Biotransformation/Metabolism
Median half-life is 36.2 hours. Erlotinib is primarily metabolized by CYP3A4 and, to a lesser degree, by CYP1A2 and the extrahepatic isoforms CYP3A4 (intestine), CYP1A1 (lung) and CYP1B1 (tumor tissue).
Elimination
Eliminated predominantly as metabolites in the feces (>90%) with a small amount eliminated in urine (< 9 %) of an oral dose. Less than 2% of the orally administered dose is excreted in an un-metabilized form.

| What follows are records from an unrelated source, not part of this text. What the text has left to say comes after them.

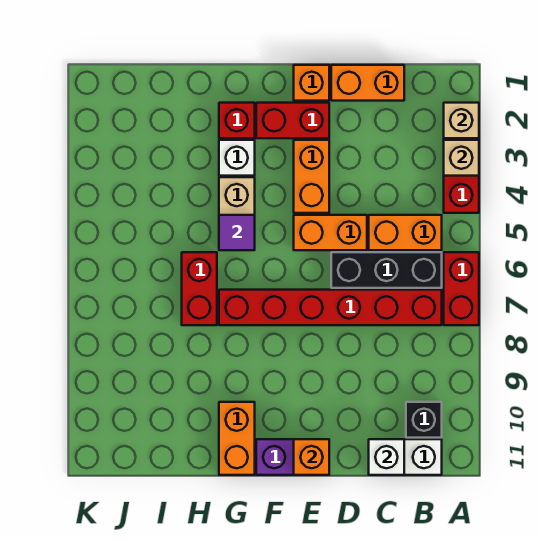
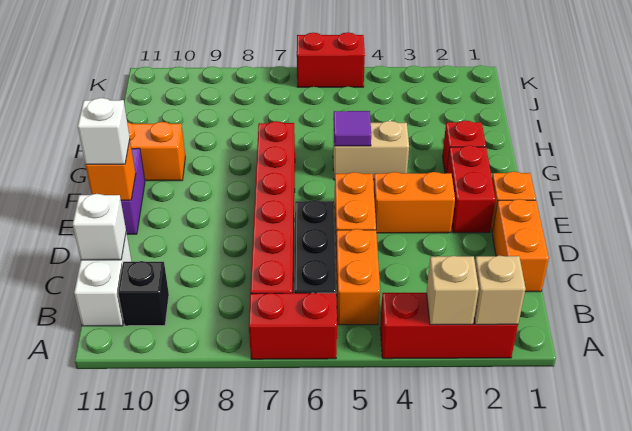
white 1x1 brick [219,140,255,176] -> white 1x1 brick moved to [78,98,130,164]
red 1x2 brick [182,252,217,325] -> red 1x2 brick moved to [297,32,365,87]

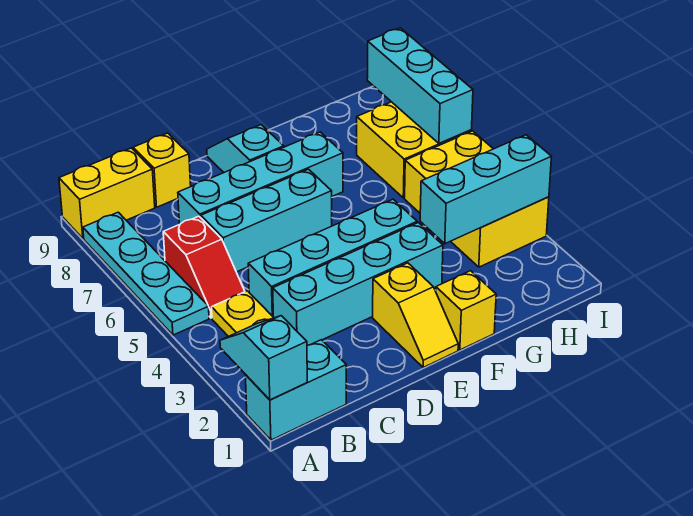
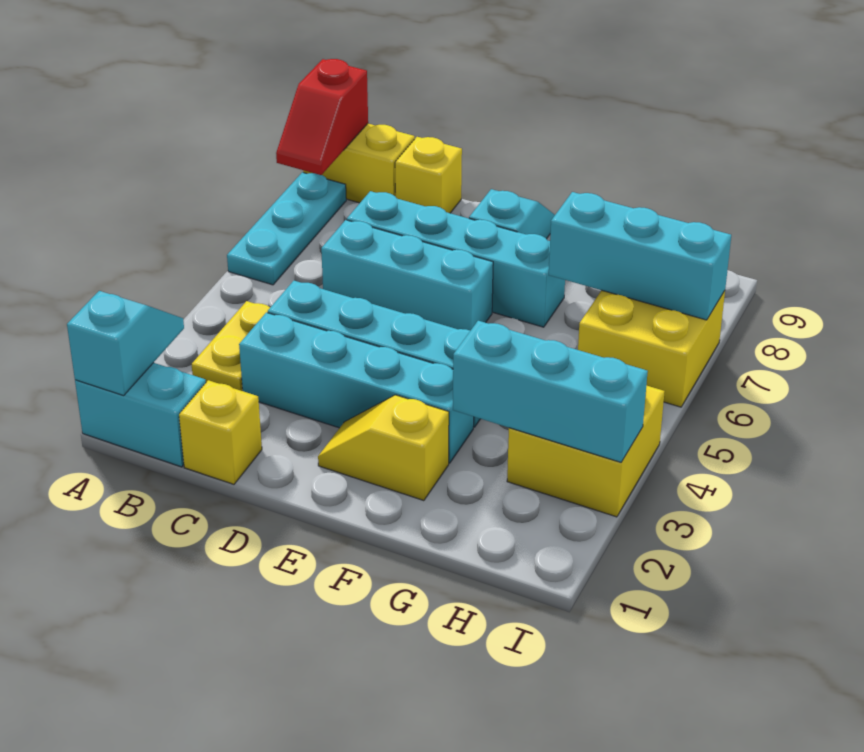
cyan 1x4 plate [83,212,209,335] -> cyan 1x3 plate [227,172,346,285]
red 1x2 slope [163,216,245,318] -> red 1x2 slope moved to [276,59,368,175]
yellow 1x2 slope [373,263,458,368] -> yellow 1x2 slope turned to [318,395,449,501]
yellow 1x1 brick [436,271,496,350] -> yellow 1x1 brick moved to [179,380,262,484]
yellow 2x3 brick [405,131,549,267] -> yellow 2x2 brick [507,385,665,517]
cyan 1x3 brick [367,28,473,144] -> cyan 1x3 brick turned to [549,192,731,320]

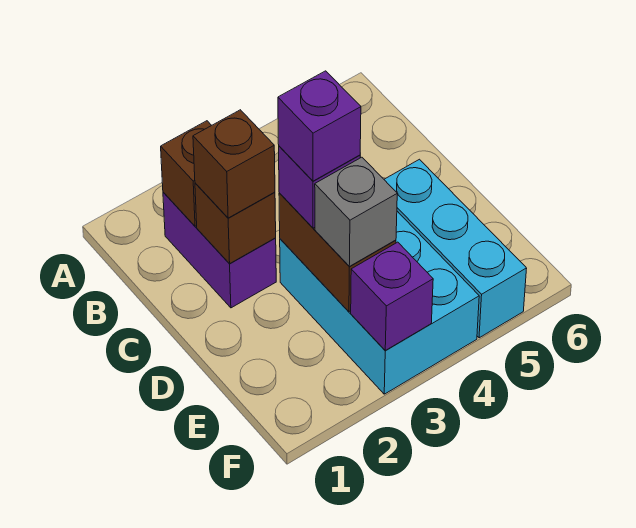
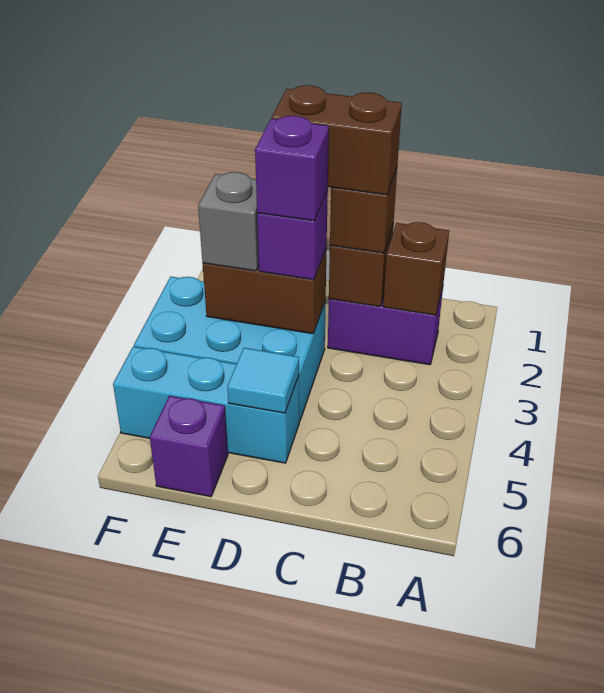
none -> brown 1x2 brick [272,85,402,195]
none -> cyan 1x1 tile [227,348,299,413]
purple 1x1 brick [351,242,433,350] -> purple 1x1 brick moved to [150,396,228,497]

Population pharmacokinetics
No clinically significant relationship between predicted apparent clearance and patient age, bodyweight, gender or ethnicity have been reported. Current smokers should be advised to stop smoking while taking erlotinib as smokers show an increased rate of drug clearance compared to non-smokers.
Organ function impairment
Although erlotinib exposure is similar in patients with moderately impaired hepatic function compared with patients with normal hepatic function (including patients with primary liver cancer or hepatic metastases) this drug should be used with caution in patients with liver function impairment as clinical study shows that the risk of hepatic toxicity is increased in patients with baseline hepatic impairment. Pharmacokinetics of erlotinib in patients with compromised renal function have not been studied.